Singgih menilai keberlanjutan MBG selama libur sekolah merupakan wujud nyata kehadiran negara dalam melindungi hak dasar anak, terutama hak atas pangan dan gizi yang layak. Hal itu, kata dia, sejalan dengan amanat konstitusi sekaligus visi besar Indonesia Emas 2045.
“Negara tidak boleh ikut libur dalam melindungi hak dasar anak. Keberlanjutan MBG adalah bukti komitmen negara menyiapkan generasi unggul,” ujar Singgih dalam keterangannya, Senin (22/12/2025).
Ia menyoroti potensi penurunan asupan gizi anak selama masa libur sekolah, khususnya bagi anak-anak dari keluarga rentan secara ekonomi. Karena itu, Singgih memandang penyediaan menu praktis seperti roti, telur, susu, dan buah menjadi solusi yang realistis untuk menjaga asupan gizi tetap terpenuhi.
Singgih juga menekankan bahwa persoalan gizi masih menjadi tantangan serius secara nasional. Dalam konteks tersebut, ia mendorong percepatan implementasi MBG di madrasah dan pesantren. Dengan jumlah santri yang mencapai jutaan dan mayoritas tinggal di asrama, pesantren dinilai membutuhkan pola pemenuhan gizi yang lebih terencana dan berkelanjutan.
“Pesantren bukan hanya pusat pendidikan keagamaan, tetapi juga pusat pembentukan karakter dan sumber daya manusia. Karena itu, MBG harus dirancang adaptif sesuai kebutuhan pesantren,” jelasnya.
Ia mengusulkan model penyaluran MBG di madrasah dan pesantren tidak bersifat seragam. Selain paket makanan siap konsumsi, Singgih menilai perlu dikembangkan dapur sehat berbasis pesantren yang didampingi ahli gizi serta didukung rantai pasok yang berkelanjutan.
Lebih lanjut, Singgih memastikan Komisi VIII DPR RI akan terus mengawal penganggaran dan pelaksanaan MBG agar tepat sasaran. Menurutnya, semangat utama program ini adalah memastikan tidak ada anak maupun santri yang tertinggal dalam memperoleh gizi berkualitas.
Sementara itu, Badan Gizi Nasional (BGN) telah menyiapkan skema khusus penyaluran MBG selama masa libur sekolah. Kepala BGN Dadan Hindayana menyampaikan bahwa program MBG bagi ibu hamil, ibu menyusui, dan anak balita tetap berjalan normal.
Untuk siswa sekolah, BGN akan menyesuaikan mekanisme penyaluran berdasarkan kesiapan dan kesediaan siswa datang ke sekolah.
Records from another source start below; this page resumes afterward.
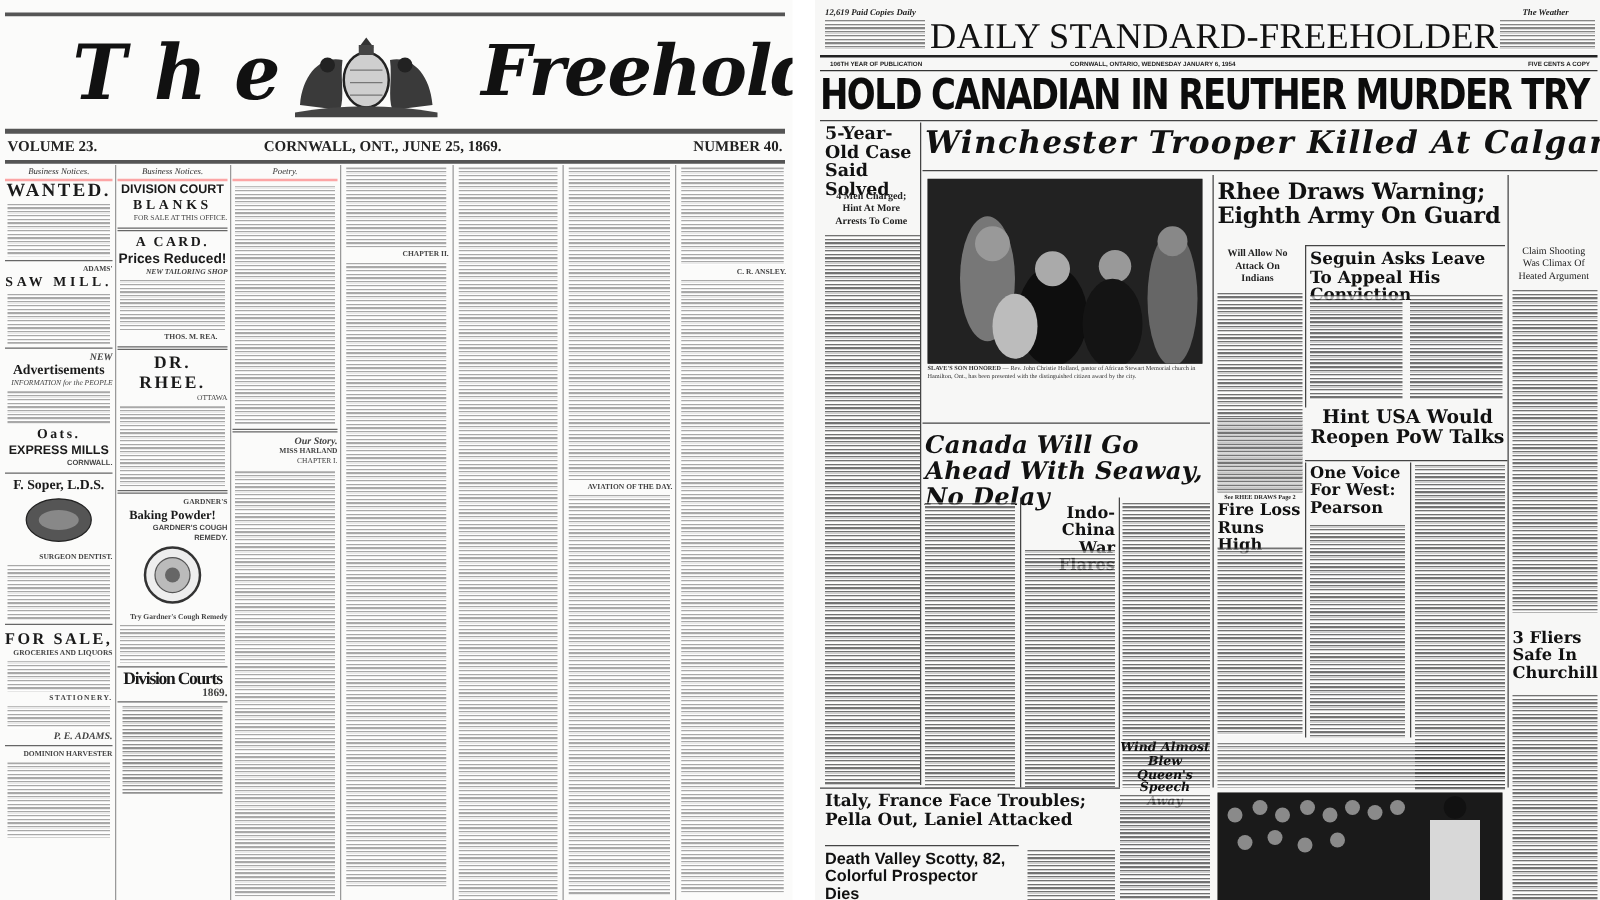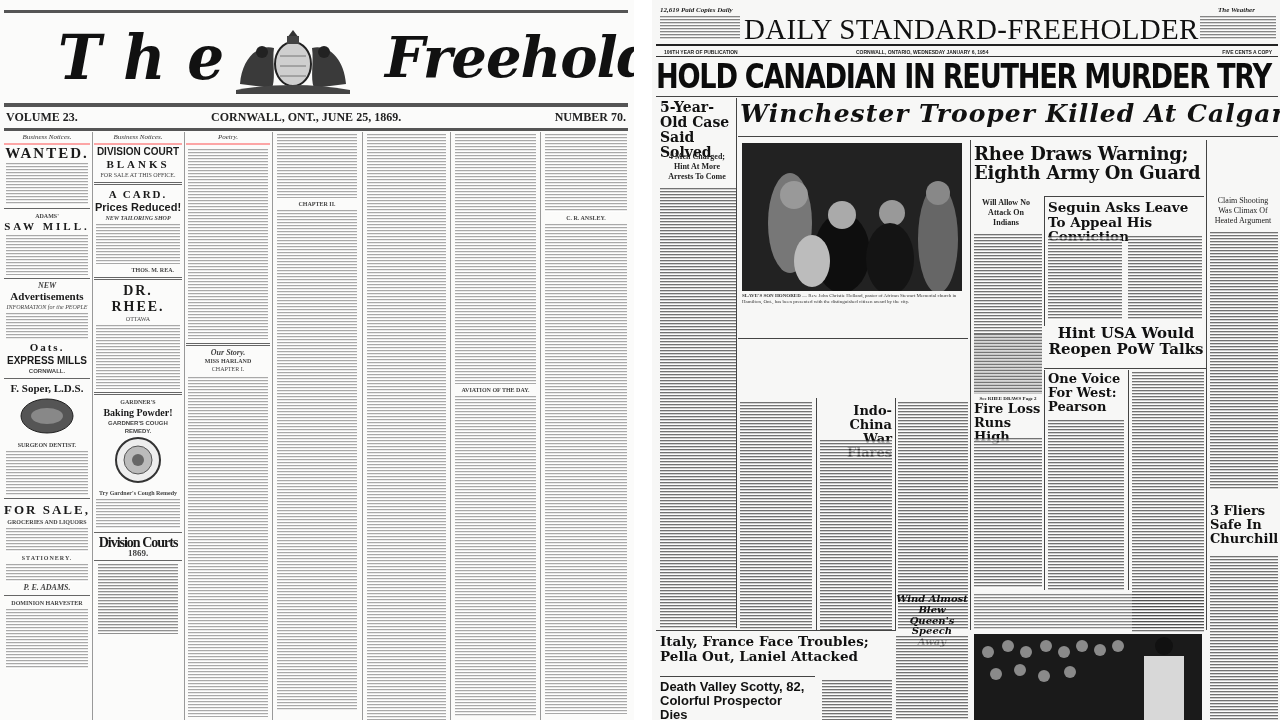--- a/index.html
+++ b/index.html
@@ -36,21 +36,21 @@
   #left .dateline span { position: absolute; top: 2px; }
   #left .col { position: absolute; top: 132px; bottom: 0; }
   #left .vsep { position: absolute; top: 132px; bottom: 0; width: 1px; background: #999; }
   .colhead {
     font-family: "Liberation Serif", serif; font-size: 7px; font-style: italic; text-align: center;
     color: #333; border-bottom: 2px solid #fca5a5; padding: 1px 0 2px;
   }
   .ad { text-align: center; font-family: "Liberation Serif", serif; color: #1a1a1a; }
   .ad .big { font-size: 15px; font-weight: bold; letter-spacing: 2px; line-height: 16px; }
   .ad .med { font-size: 11px; font-weight: bold; line-height: 13px; }
-  .ad .sm { font-size: 6px; line-height: 8px; color: #444; }
+  .ad .sm { font-size: 6px; line-height: 8px; color: #444; text-align: right; }
   .ad .sans { font-family: "Liberation Sans", sans-serif; }
   .hr { height: 1px; background: #666; margin: 3px 0; }
   .hr2 { height: 3px; border-top: 1px solid #666; border-bottom: 1px solid #666; margin: 3px 0; }
 
   
   #right { position: absolute; left: 652px; top: 0; width: 628px; height: 720px; background: #f7f7f6; overflow: hidden; }
   #right .title {
     position: absolute; left: 92px; top: 10px; font-family: "Liberation Serif", serif;
     font-size: 33px; color: #111; letter-spacing: 0px; white-space: nowrap;
   }
@@ -95,21 +95,21 @@
       <circle cx="30" cy="30" r="6" fill="#222"></circle>
         <circle cx="92" cy="30" r="6" fill="#222"></circle>
     </svg>
     <span class="mh-name">Freeholder.</span>
   </div>
 
   <div class="rule" style="top:103px;height:4px;"></div>
   <div class="dateline">
     <span style="left:0">VOLUME 23.</span>
     <span style="left:205px">CORNWALL, ONT., JUNE 25, 1869.</span>
-    <span style="right:0">NUMBER 70.</span>
+    <span style="right:0">NUMBER 40.</span>
   </div>
   <div class="rule" style="top:128px;height:3px;"></div>
 
   <div class="vsep" style="left:92px"></div>
   <div class="vsep" style="left:184px"></div>
   <div class="vsep" style="left:272px"></div>
   <div class="vsep" style="left:362px"></div>
   <div class="vsep" style="left:450px"></div>
   <div class="vsep" style="left:540px"></div>
 
@@ -279,20 +279,21 @@
       <ellipse cx="196" cy="96" rx="20" ry="54" fill="#666"></ellipse>
       <circle cx="196" cy="50" r="12" fill="#888"></circle>
       <ellipse cx="70" cy="118" rx="18" ry="26" fill="#bcbcbc"></ellipse>
     </svg>
   </div>
   <div class="caption" style="left:90px;top:293px;width:220px;font-family:'Liberation Serif',serif;font-size:5px;line-height:6px;color:#333;">
     <b>SLAVE'S SON HONORED</b> — <span>Rev. John Christie Holland, pastor of African Stewart Memorial church in Hamilton, Ont., has been presented with the distinguished citizen award by the city.</span>
   </div>
   <div class="hline" style="left:86px;width:230px;top:338px;"></div>
 
+  <div class="hd it" style="left:88px;top:345px;width:230px;font-size:19.5px;letter-spacing:0.2px;">Canada Will Go Ahead With Seaway, No Delay</div>
   <div class="block txt-dark" style="left:88px;top:402px;width:72px;height:228px;opacity:.7"></div>
   <div class="vline" style="left:164px;top:398px;height:232px;"></div>
   <div class="hd" style="left:168px;top:404px;width:72px;font-size:13px;text-align:right;">Indo-China War Flares</div>
   <div class="block txt-dark" style="left:168px;top:440px;width:72px;height:190px;opacity:.7"></div>
   <div class="vline" style="left:243px;top:398px;height:232px;"></div>
   <div class="block txt-dark" style="left:246px;top:402px;width:70px;height:228px;opacity:.7"></div>
   <div class="vline" style="left:318px;top:140px;height:490px;"></div>
 
   <div class="hd" style="left:322px;top:144px;width:230px;font-size:18px;letter-spacing:-0.2px;">Rhee Draws Warning; Eighth Army On Guard</div>
   <div class="deck" style="left:324px;top:198px;width:60px;">Will Allow No Attack On Indians</div>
Pada awal masa libur, siswa akan menerima menu siap santap seperti telur, buah, susu, abon, atau dendeng selama maksimal empat hari.
“Selanjutnya, jika siswa bersedia datang ke sekolah, pembagian dilakukan di sekolah. Jika tidak, akan didata mekanisme pengantaran ke rumah atau pengambilan di SPPG,” jelas Dadan.